Notice To Hewlett-Packard Employees: Zamansky & Associates Investigates 401(k) Plan For ERISA Violations

Zamansky & Associates LLC announces that it is investigating the Hewlett-Packard Company’s (NYSE: HPQ) (“Hewlett-Packard” or the “Company”) 401(k) plan for potential violations of the Employee Retirement Income Security Act (“ERISA”). ERISA imposes fiduciary duties on how companies manage and administer their 401(k) and retirement plans for employees. The investigation concerns whether the Company breached fiduciary duties by failing to provide sufficient disclosure to employees who were plan participants, imprudently managing the plan and through other self-dealing.

On August 18, 2011, Hewlett-Packard announced its third quarter fiscal 2011 financial results and issued revised guidance. Hewlett-Packard also announced several major shifts in its long-term business model, including that it "will discontinue operations for webOS devices, specifically the TouchPad and webOS phones." This sudden announcement followed the President and CEO’s resignation earlier for violations of Company policy, and HPQ’s stock price declined $1.88 per share, to close at $29.51 per share. This news led to shareholder derivative and fraud lawsuits filed against Hewlett-Packard.

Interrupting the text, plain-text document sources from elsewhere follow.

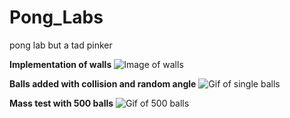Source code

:# Pong_Labs
pong lab but a tad pinker

**Implementation of walls**
![Image of walls](https://github.com/greenwoode1atwit/Pong_Labs/blob/main/Screenshot_1.png)

**Balls added with collision and random angle**
![Gif of single balls](https://github.com/greenwoode1atwit/Pong_Labs/blob/main/One_Ball.gif)

**Mass test with 500 balls**
![Gif of 500 balls](https://github.com/greenwoode1atwit/Pong_Labs/blob/main/500_ball.gif)
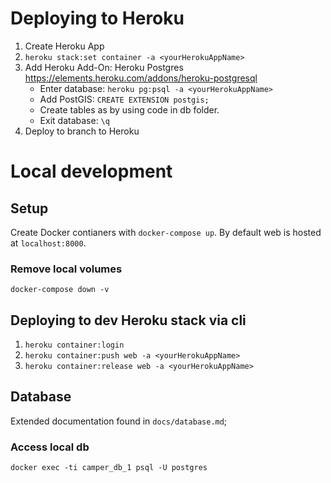 # Deploying to Heroku
1. Create Heroku App
2. `heroku stack:set container -a <yourHerokuAppName>`
3. Add Heroku Add-On: Heroku Postgres https://elements.heroku.com/addons/heroku-postgresql
   - Enter database: `heroku pg:psql -a <yourHerokuAppName>`
   - Add PostGIS: `CREATE EXTENSION postgis;`
   - Create tables as by using code in db folder.
   - Exit database: `\q`
4. Deploy to branch to Heroku


# Local development

## Setup
Create Docker contianers with `docker-compose up`.
By default web is hosted at `localhost:8000`.

### Remove local volumes
`docker-compose down -v`

## Deploying to dev Heroku stack via cli
1. `heroku container:login`
2. `heroku container:push web -a <yourHerokuAppName>`
3. `heroku container:release web -a <yourHerokuAppName>`

## Database
Extended documentation found in `docs/database.md`;

### Access local db
`docker exec -ti camper_db_1 psql -U postgres`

The shareholder lawsuits allege that the Company made materially false and misleading statements to investors regarding its business and financial results from November 22, 2010 and August 18, 2011. During this time, the Company reported growing revenues and income, and its stock price rose from $27 per share in March 2009 to as high as almost $54 per share in April 2010. The lawsuits accuse the Company of artificially causing this price rise, through false disclosures and other improper acts.

Since the beginning of 2011 Hewlett-Packard’s stock price fell from over $48 per share to recently under $15 per share, well below its 2009 low trading price. Hewlett-Packard employees who invested in Company stock through the plan may have purchased at an artificially inflated price or otherwise been damaged. Company employees have rights under ERISA that have not been asserted in the existing shareholder lawsuits.